The Economic Reality
Business incentives have always leaned toward efficiency. From the first assembly line to modern software, the drive to do more with less isn’t new. Automation, outsourcing, and optimization are constant pressures. AI is simply the latest iteration of this trend, the promise that.
What AI changes isn’t the direction of the market. It changes the velocity.
The Nature of the Work Exposed
AI forces us to confront an uncomfortable reality about knowledge work: many tasks were largely mechanical, waiting for a machine capable enough to do them.
Roles that involved mostly shuffling information, reformatting data, or bridging gaps between disconnected systems were filling a technological void. We were doing the work the software couldn’t do yet.
Any workflow that can be reduced to “take input X, apply rules, produce output Y” was always going to be automated eventually. It started with factories, moved to spreadsheets, and has now reached complex reasoning. AI hasn’t changed the destination, only the arrival time.
Memento Mori for Knowledge Workers
I write this knowing I’m not immune. My role might feel safe today, but I hold a constant memento mori: this threat will come for me too.
The question isn’t “will the wave reach me?” It’s “when?” And more importantly: “what will I do when it does?”
Three Responses to the Wave
Watching colleagues across the industry, I see three distinct responses emerging:
1. Stand Ahead of the Wave
Double down on deep expertise. Focus on judgment, taste, and human connection—the things that remain stubbornly difficult to automate.
This is the safest position, but requires the privilege of time to maintain.
2. Ride the Wave
Use AI as a force multiplier. Let it propel you further than you could have gone alone. Accept that riding waves is inherently risky (you might be swept backwards) but embrace the potential to be propelled exponentially forward.
This is my current strategy: it has higher variance, a lot of time invested in uncertain outcomes, but has the chance of propelling exponentially forward.
3. Stand Against the Wave
Pretend nothing is happening. Refuse to engage. Declare yourself a Luddite and hope the wave passes.

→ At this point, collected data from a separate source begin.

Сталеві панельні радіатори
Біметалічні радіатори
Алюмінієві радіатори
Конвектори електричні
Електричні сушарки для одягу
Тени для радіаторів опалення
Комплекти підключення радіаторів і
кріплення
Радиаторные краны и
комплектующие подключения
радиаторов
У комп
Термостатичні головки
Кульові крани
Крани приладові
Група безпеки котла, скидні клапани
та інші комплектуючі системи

Waves do pass and bubbles burst. But if this one does so with immense force, it will be even harder to resist.
Breaking the Deadlock
A question for who staunchly resist: The article criticizes bosses for wanting to keep their salaries and lifestyles by cutting costs through AI. Fair critique.
It’s a brutal deadlock. Companies cut costs to become leaner; workers fight to keep the roofs over their heads.
While the power dynamics aren’t remotely equivalent (executives have golden parachutes - workers have mortgage payments) the underlying tension is about survival and the ineherent human self-preservation need.
Here’s where it becomes a trap: myopic bosses want to cut employees because they don’t see productivity gains. Employees don’t provide gains because they resist the tools. The boss sees the resistance as confirming their decision. The employee sees the cuts as confirming their suspicion. Both spiral downward.
There’s no guaranteed exit, but there is a path through: becoming the person who wields the tool. If we can do in two hours what used to take two days, we become harder to replace than the automation itself.
And if the wave crashes over us anyway, we’ve at least built new muscles. Structuring our own resilience in an ever-changing world is better than pretending it’s static.
And if we’re honest that everyone is just trying to survive, the irony is sharp: fighting the tools might actually be the riskiest way to protect yourself.
The Real Question
When the wave passes (and it will) where will the pieces be?
I don’t know yet where I want things to fall. But I know I want to be part of the force deciding it, not watching it happen.
That’s worth spending time figuring out before the water settles.
The wave is coming. The only choice is how you meet it.